With all that uncertainty looming, it certainly seems as though the sensible approach for any brand would be to wait and see how the legal situation develops, but turning away from AI entirely also means shutting the door on some genuine behind-the-scenes use cases. A lot of creative time is spent on moods, concepts, and ideas, and AI excels at rapidly generating all of these things. And as dramatic as the power of ideating and experimenting in 3D can be (hence this publication) it still requires training, time, and knowledge to an extent that prompting an AI just doesn’t. For quick visualisation of a fully-staged, entirely novel idea that can then be either taken up as inspiration for product design and development the same way a concept board would be, there is very little that can match the speed and unbridled generative scope of AI.
Practically speaking, brands are unlikely to want to continue to use off-the-shelf, general solutions like Midjourney for long, but the same principles and the same machine learning models could be trained on a much narrow set of brand-specific data to ensure that the results they generate are on-model more often than not.
Overall, then, how big of a deal do we think generative AI is going to be for fashion? Big enough that we let it design this inaugural report’s front cover (although we went with a more abstract result, for obvious reasons) and big enough that I would not be at all surprised to see creative designers, merchandisers, and other job roles adding it into their workflows by the time we next produce one of these reports.

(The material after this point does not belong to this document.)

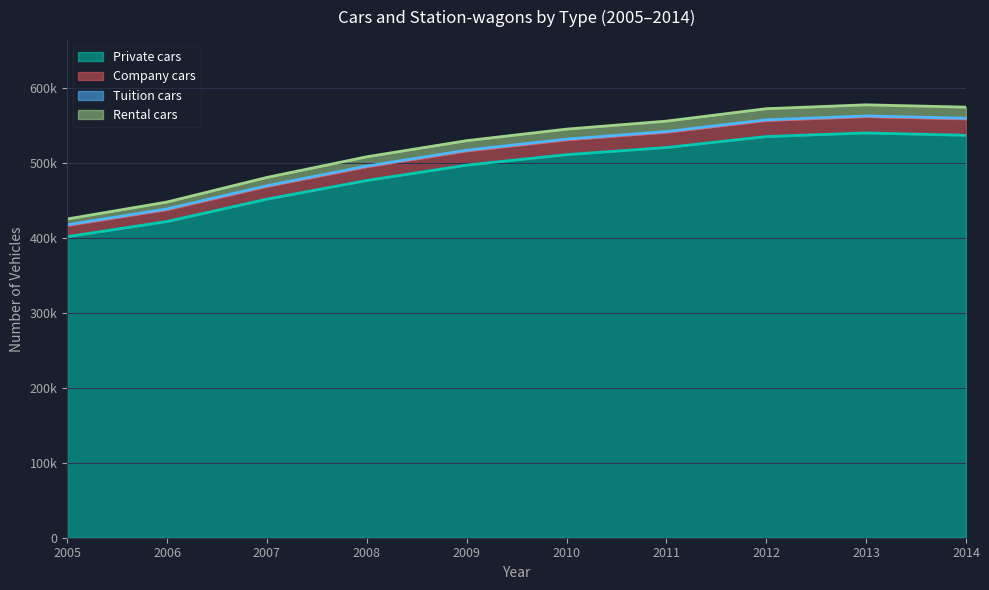

True or false: Company cars and Private cars intersect in this chart.

False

In the slightly longer term, there is also a strong chance that generative AI could become an integral COG in the overall DPC ecosystem, even if it doesn’t generate useable digital assets itself. The same way that companies have trusted in the optimisation algorithms that power automated nesting and improve their material yields, they could soon place the same degree of trust in generative AI as a way to kickstart the creative process and complement workflows that were previously manually-intensive.
It feels almost naive to talk about generative AI in this way, though. Platforms and solutions that make use of it are certainly going to land in brands’ and retailers’ digital product creation toolkits, but compartmentalising the whole spectrum of possibilities ignores the fact that we’re currently living through a genuine tectonic shift in where the burden of effort and invention lies between person and machine.

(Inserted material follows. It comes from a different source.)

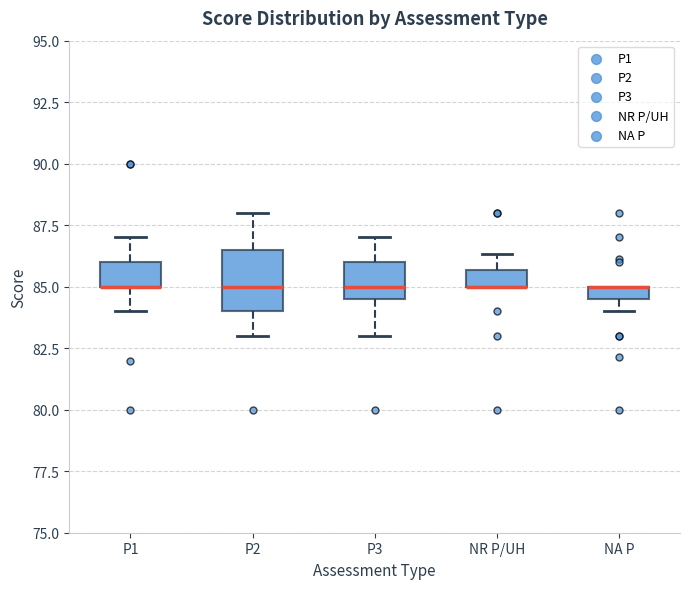

Which box is the tallest, from its lower edge to its upper edge?

P2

In the past, I think a lot of the hand-wringing around whether AI is going to devalue human craft and creativity has been overblown. I don’t feel that way about generative AI. And there remains an open question, for me, as to whether it’s likely to turn creativity into a commodity in a destructive way, or put power in the hands of people who have ideas but not necessarily the manual skills to realise them.

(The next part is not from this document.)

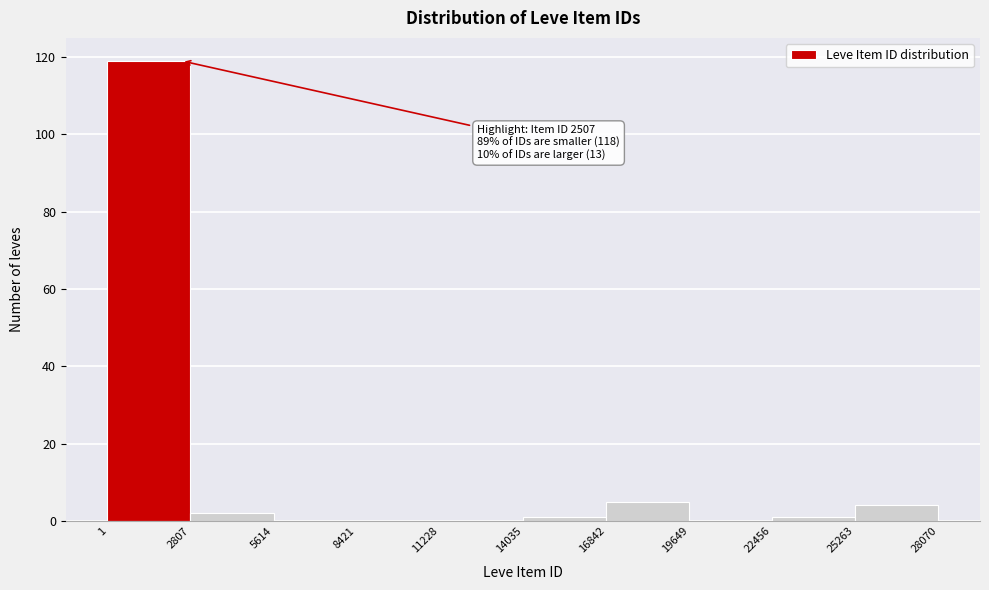

Which range on the x-axis has the tallest bar?

1 to 2807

Either way, though, the intelligent bet right here, right now, is to figure out how to incorporate generative AI into both your personal toolset and your brand’s digital-native workflow before it finds its seat at the table some other way. Because if the latter happens, it’s going to flip the table much faster than any of us are ready for.
DISCLAIMER: For the avoidance of doubt, The Interline makes no claim of ownership to the images contained in these pages. They were created using Midjourney and DALL-E2 from extensive prompting and re-working, and are subject to the same uncertainty that governs all AI-generated creative works at this point in time.